TIP: Go nuts! Having a stash of almonds or mixed nuts to grab between massage sessions can help keep hunger at bay until you can grab a proper meal.

Let your practice stay at your practice. Your emotional and mental health depend, in part, on you being able to leave your work at work so you can focus on and enjoy other areas of your life. If at home or away from work you’re constantly thinking about your clients, tomorrow’s schedule or how you can help someone access the benefits of massage therapy, you are putting yourself at risk for burnout.

TIP: Here, a digital fast can be helpful. Don’t pair your work email with your phone so you aren’t tempted to continually check incoming messages. Also, be clear about what your clients can expect in terms of communication. An email or phone call received after hours does not need to be returned until you’re back in your practice. Setting these expectations with your clients early and often can help you protect your mental and emotional health by giving you the time away you need to recharge.

Practice self-compassion. Being kind to ourselves is not always easy and doesn’t come naturally for everyone, but is a key component of mental and emotional health. According to Christopher Germer, PhD, and author of The Mindful Path to Self-Compassion, self-compassion starts with trying to stay present. “The less we resist, the less we suffer,” he says. Acknowledge your feelings, and then if you start using defensive strategies to downplay something that hurt you, for example, like a client canceling or giving a bad review, or a colleague saying something rude, try being kind to yourself instead. Take a walk, call a friend or just sit quietly with yourself for 15 minutes.

TIP: Practicing self-compassion can be hugely beneficial for your mental and emotional health while also allowing you to be more proactive. “You are more likely to step away in a timely fashion,” Germer says, which has the benefit of both helping you recognize early warning signs of burnout and the reassurance that you can prioritize your mental and emotional health in a way that helps you more quickly rebound.

What’s important to remember is that emotional and mental health self-care practices are highly individual and you need to find what works best for you. “Self-care looks different and is unique for everyone, so find the things that work for you and maintain them in your daily routine,” Stathas says.

The key is to find things that work for you and turn them into positive habits.

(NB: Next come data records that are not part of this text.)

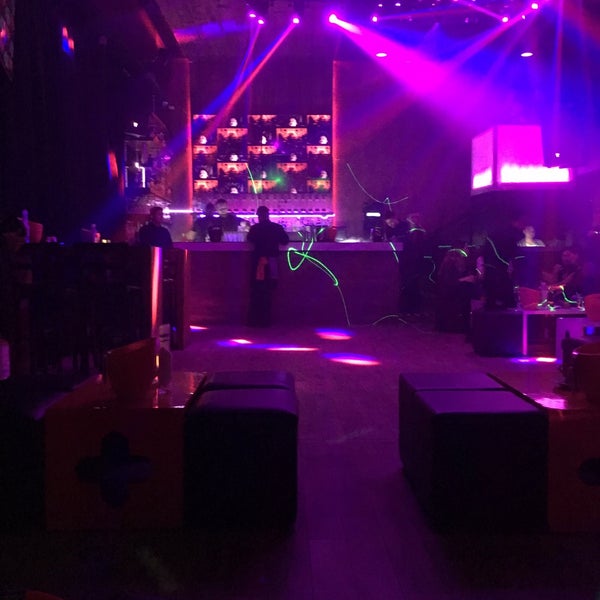
Image resolution: width=600 pixels, height=600 pixels. What are the coordinates of `floor` in the screenshot? It's located at (334, 444).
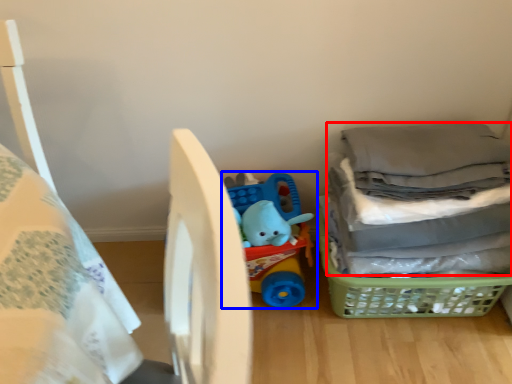
Question: Which object is further to the camera taking this photo, laundry (highlighted by a red box) or toy (highlighted by a blue box)?

Choices:
 (A) laundry
 (B) toy

Answer: (B)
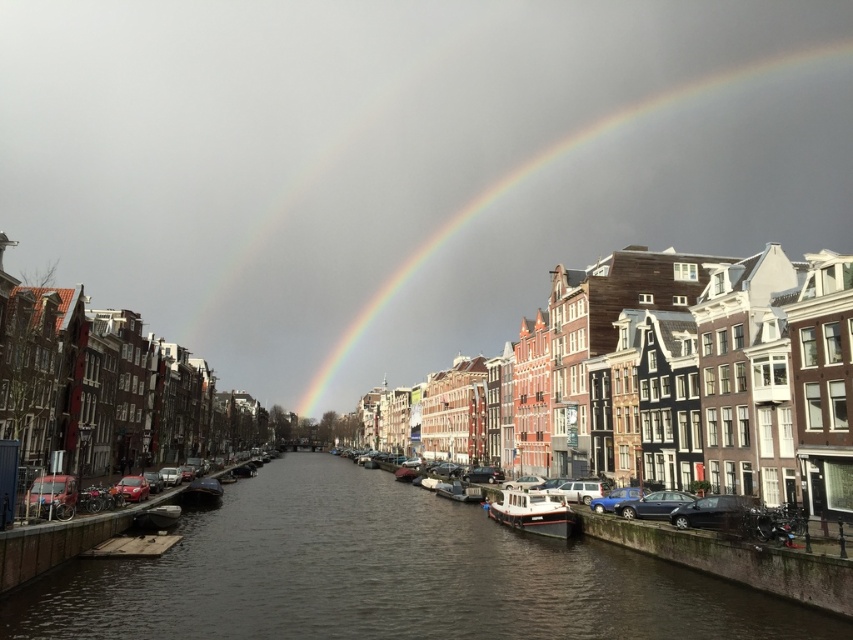
You are a tourist standing on the right side of the canal. You want to take a photo of the white glossy boat at center and the wooden boat at center. Which boat will appear taller in your photo?

The white glossy boat at center will appear taller in the photo because it has a greater height compared to the wooden boat at center.

You are standing at the point marked by the coordinates point (509, 506) in the canal scene. A tour boat is approaching from the direction of the red van parked on the left. If the boat maintains a constant speed of 10 meters per minute, how many minutes will it take for the boat to reach your location?

The distance between the point (509, 506) and the viewer is 98.98 meters. Since the boat is moving at 10 meters per minute, it will take approximately 9.9 minutes to reach the location marked by point (509, 506).

You are planning to take a boat tour on the canal and have two options available for your group of six people. The white glossy boat at center and the smooth wooden boat at center are both docked at the same location. Based on their sizes, which boat would you recommend for your group to ensure comfort?

The white glossy boat at center is larger in size than the smooth wooden boat at center, so it would be more comfortable for a group of six people.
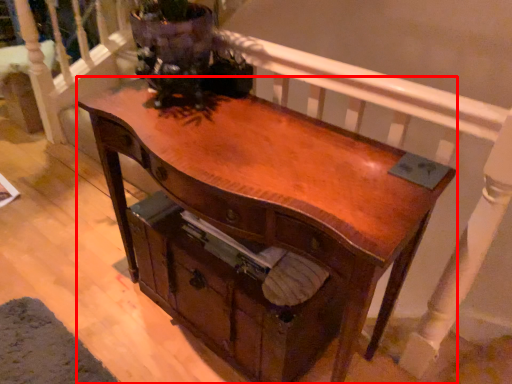
Question: From the image's perspective, what is the correct spatial relationship of desk (annotated by the red box) in relation to drawer?

Choices:
 (A) above
 (B) below

Answer: (A)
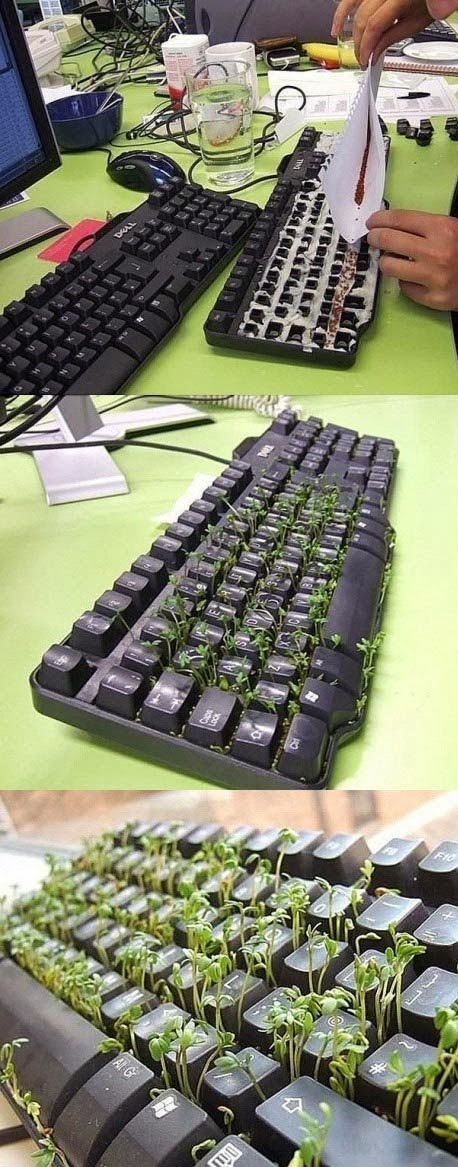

For example, someone’s daily routine may include going on a walk during their lunch break, keeping a journal with a daily gratitude list, and setting aside time every day to talk with family and friends. Another’s daily mental wellness routine may not include any of these things, but could be just as beneficial. It is all about personalizing your routine to fit your life and needs.

Benefits of Mental and Emotional Self-Care Routines: Why This Self-Care Matters

“The benefits of creating and maintaining regular mental and emotional self-care practices statistically show that it helps to manage feelings of stress and anxiety, boost feelings of self-esteem, lower your risk of getting sick, increase energy, and enhance overall quality of life,” Stephanie Stathas, LPC, with Thriveworks in Wyomissing, PA, explains. “Self-care relies on an increase in self-awareness too. Practicing self-awareness can help you recognize patterns in your emotions, including situations that can trigger worsened symptoms.”

Tom McDonagh, PsyD, owner of Good Therapy SF, notes that in addition to reducing anxiety and depression, having a strong mental health self-care routine has been found to reduce blood pressure, decrease the risk of cardiovascular disease, control weight, build stronger relationships with family and friends, and improve sleep.

“I try to remind people that the brain and body are part of the same system,” McDonagh says. “So while physical care is important, so is mental health.” The key is for everyone to learn what personally signals to them that mental and emotional fatigue and burnout are imminent or creeping—and then be proactive about taking steps to protect their mental and emotional well-being.